The Birth of a Champion: When Sports and Life Overlap

Tim PollockSenior Writer IJune 18, 2008

Last night I watched the final game of the NBA Championship with my son.   

Well, we watched as much as a three-day old can handle...which is to say the time between his feedings. 

For nine long months, I waited for this little dude to be born.  Along the way, some days were great, others were terrible.  There were tears of pain and tears of joy.  My wife and I grew closer, and our dream of having a family was finally realized this past Saturday.

Then on his first night home, my little man and I watched history take place as the “Boston Three Party”  helped the Celtics capture their first title since 1986—in the most convincing Finals history fashion, no less.

I have always been a sucker for the three-ball, especially when a textbook shooter like Ray Allen has a hot hand, and my son appears to share those sentiments. 

My little human creation, who is now still only 96 hours old as I write this during one of his naps, is fond of holding his hands upright to the sides of his head—as if he is saying, “It’s good!” as he sleeps.
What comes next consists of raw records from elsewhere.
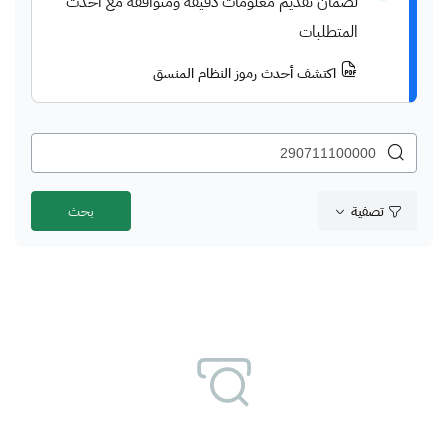
لضمان تقديم معلومات دقيقة ومتوافقة مع أحدث
المتطلبات
اكتشف أحدث رموز النظام المنسق
تصفية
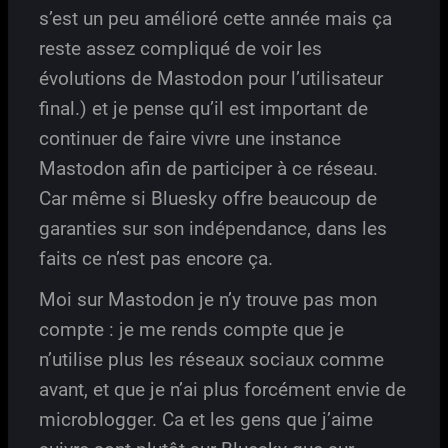
s’est un peu amélioré cette année mais ça
reste assez compliqué de voir les
évolutions de Mastodon pour l’utilisateur
final.) et je pense qu’il est important de
continuer de faire vivre une instance
Mastodon afin de participer à ce réseau.
Car même si Bluesky offre beaucoup de
garanties sur son indépendance, dans les
faits ce n’est pas encore ça.
Moi sur Mastodon je n’y trouve pas mon
compte : je me rends compte que je
n’utilise plus les réseaux sociaux comme
avant, et que je n’ai plus forcément envie de
microblogger. Ca et les gens que j’aime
While my son wasn’t around for the end of the game, I could tell he knew who was going to win, as he zonked out before the fourth quarter of this yawner began. 

And I am here to tell you, fellow droogs, the clichés are true: There is nothing greater in this world than holding your newborn son to your chest. 

So the analogy goes… 

I imagine the experience of my wife’s pregnancy and then the birth and arrival of our child is similar to an NBA team’s successful nine-month season. 

The ups and downs.  The injury scares.  The joys of a big road win.  The chemistry. 

All of it.   

As the clinching game came to a close last night, the Celtics—realizing all the hard work and patience had finally paid off—were able to grasp the ever elusive Larry O’Brien Trophy.

Their journey was over.  Their baby had arrived in Beantown. 

And that’s when the tears came flowing. 

With KG’s scream of “Anything is possible!” roaring in the background, Ray Allen, Paul Pierce, and the rest of the C’s—especially a suddenly romantic “Big Baby” Davis—took turns fawning over the trophy, holding it close, kissing it, and dumping champagne everywhere.  

And so here is the part where I am supposed to make the connection from sports to life.

But that, my friends, I simply cannot do, I’m afraid.

Because as I watched these grown men grope a trophy—a stupid, shining golden trophy!—I couldn’t help but think how foolish the whole situation was. 

I have grown up playing and watching basketball. I often still adjust my schedule to watch my favorite teams, both college and pro, battle on the court; March Madness is hands-down my favorite part of the sports season. 

But when all is said and done, it boils down to this: The Larry O’Brien Trophy means nothing.

The only trophy I need is the little guy bundled up in his crib.